▶ **Extract provided**
Content starts

While the Circuit Breaker pattern offers numerous advantages, it is important to consider potential downsides when implementing it:

  1. Increased Complexity to the system architecture. The need to manage state transitions, fallback mechanisms, and configuration settings adds complexity to the codebase and may require additional effort for maintenance and troubleshooting.
  2. Overhead and Performance Impact due to the additional checks, state management, and potential fallback executions. This can impact the overall performance of the system, especially in high-throughput scenarios. Careful consideration and testing are necessary to balance the benefits of fault tolerance with the potential performance impact.
  3. Fallback Limitations: Designing effective fallback mechanisms can be challenging. Fallbacks should provide alternative behavior or responses that are meaningful to the user and maintain system functionality.
  4. Fallback State Maintenance: Maintaining the state of the fallback mechanisms can be challenging. When the Circuit Breaker transitions between states (e.g., from Open to Half-Open), it may be necessary to reset or reevaluate the state of the fallback mechanisms. This state management can introduce additional complexity and potential issues.
  5. Dependency on Configuration: The effectiveness of the Circuit Breaker pattern heavily relies on appropriate configuration settings. Determining optimal thresholds, timeouts, and retry strategies can be challenging and may require careful tuning and testing to ensure the pattern behaves as intended. Incorrect or inadequate configuration can lead to false positives or negatives, impacting the overall system behavior.
  6. Limited Visibility: The pattern adds an extra layer of abstraction, making it difficult to pinpoint the root cause of failures or performance issues. Comprehensive monitoring and logging mechanisms are necessary to gain visibility into the behavior of the Circuit Breaker and underlying services.

Content ends

▶ **Dataset section**

Content starts

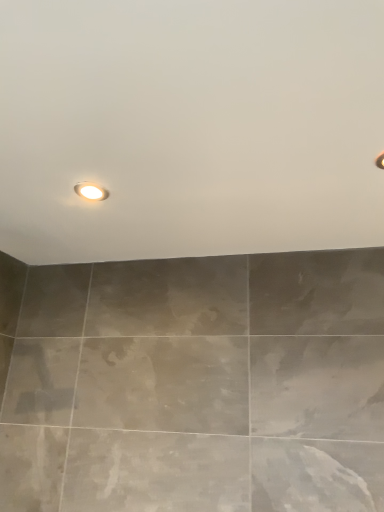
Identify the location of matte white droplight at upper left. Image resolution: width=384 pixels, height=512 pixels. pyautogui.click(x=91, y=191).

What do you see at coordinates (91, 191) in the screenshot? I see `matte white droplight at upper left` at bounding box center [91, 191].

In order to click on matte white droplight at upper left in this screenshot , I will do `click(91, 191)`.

Content ends

▶ **Exercise 1**
Answer these from the Circuit Breaker text:
(a) In what kind of scenarios is the performance impact especially felt?
(b) What state transition is given as an example of when fallback mechanisms may need resetting or reevaluating?
(c) What can incorrect or inadequate configuration lead to?
▶ **Exercise 2**
In one to three sentences, explain why the Circuit Breaker text says the pattern limits visibility, and what it says is needed as a result.
The listing has no connection to the Circuit Breaker text.

▶ **Exercise solution 1**
(a) High-throughput scenarios.
(b) From Open to Half-Open.
(c) False positives or negatives, which affect the overall system behavior.

▶ **Exercise solution 2**
The pattern adds an extra layer of abstraction. That layer makes it difficult to pinpoint the root cause of failures or performance issues. Comprehensive monitoring and logging are therefore needed to see how the Circuit Breaker and the underlying services behave.